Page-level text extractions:
********
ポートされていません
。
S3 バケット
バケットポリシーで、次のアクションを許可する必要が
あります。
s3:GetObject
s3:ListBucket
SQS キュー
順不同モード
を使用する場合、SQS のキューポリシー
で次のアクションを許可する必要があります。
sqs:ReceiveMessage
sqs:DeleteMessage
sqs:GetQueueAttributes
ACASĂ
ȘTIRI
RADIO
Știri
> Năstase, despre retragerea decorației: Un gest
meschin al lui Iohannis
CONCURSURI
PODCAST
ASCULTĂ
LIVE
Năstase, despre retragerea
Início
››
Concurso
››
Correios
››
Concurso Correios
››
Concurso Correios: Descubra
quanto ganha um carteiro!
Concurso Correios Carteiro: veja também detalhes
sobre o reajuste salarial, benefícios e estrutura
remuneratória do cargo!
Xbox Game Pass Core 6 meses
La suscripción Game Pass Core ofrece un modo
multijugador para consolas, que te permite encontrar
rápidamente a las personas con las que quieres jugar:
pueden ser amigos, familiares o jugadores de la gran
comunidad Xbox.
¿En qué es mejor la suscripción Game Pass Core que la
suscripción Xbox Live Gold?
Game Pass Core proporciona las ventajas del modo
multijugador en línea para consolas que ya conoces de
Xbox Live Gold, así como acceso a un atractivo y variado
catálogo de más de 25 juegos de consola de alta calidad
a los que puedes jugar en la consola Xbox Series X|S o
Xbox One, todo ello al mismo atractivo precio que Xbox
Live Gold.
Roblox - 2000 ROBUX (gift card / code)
********
### [WORK TO BE COMPLETED]
Reproduce all of the lines above without changing anything.

### [PROBLEM SOLUTION]
ポートされていません
。
S3 バケット
バケットポリシーで、次のアクションを許可する必要が
あります。
s3:GetObject
s3:ListBucket
SQS キュー
順不同モード
を使用する場合、SQS のキューポリシー
で次のアクションを許可する必要があります。
sqs:ReceiveMessage
sqs:DeleteMessage
sqs:GetQueueAttributes
ACASĂ
ȘTIRI
RADIO
Știri
> Năstase, despre retragerea decorației: Un gest
meschin al lui Iohannis
CONCURSURI
PODCAST
ASCULTĂ
LIVE
Năstase, despre retragerea
Início
››
Concurso
››
Correios
››
Concurso Correios
››
Concurso Correios: Descubra
quanto ganha um carteiro!
Concurso Correios Carteiro: veja também detalhes
sobre o reajuste salarial, benefícios e estrutura
remuneratória do cargo!
Xbox Game Pass Core 6 meses
La suscripción Game Pass Core ofrece un modo
multijugador para consolas, que te permite encontrar
rápidamente a las personas con las que quieres jugar:
pueden ser amigos, familiares o jugadores de la gran
comunidad Xbox.
¿En qué es mejor la suscripción Game Pass Core que la
suscripción Xbox Live Gold?
Game Pass Core proporciona las ventajas del modo
multijugador en línea para consolas que ya conoces de
Xbox Live Gold, así como acceso a un atractivo y variado
catálogo de más de 25 juegos de consola de alta calidad
a los que puedes jugar en la consola Xbox Series X|S o
Xbox One, todo ello al mismo atractivo precio que Xbox
Live Gold.
Roblox - 2000 ROBUX (gift card / code)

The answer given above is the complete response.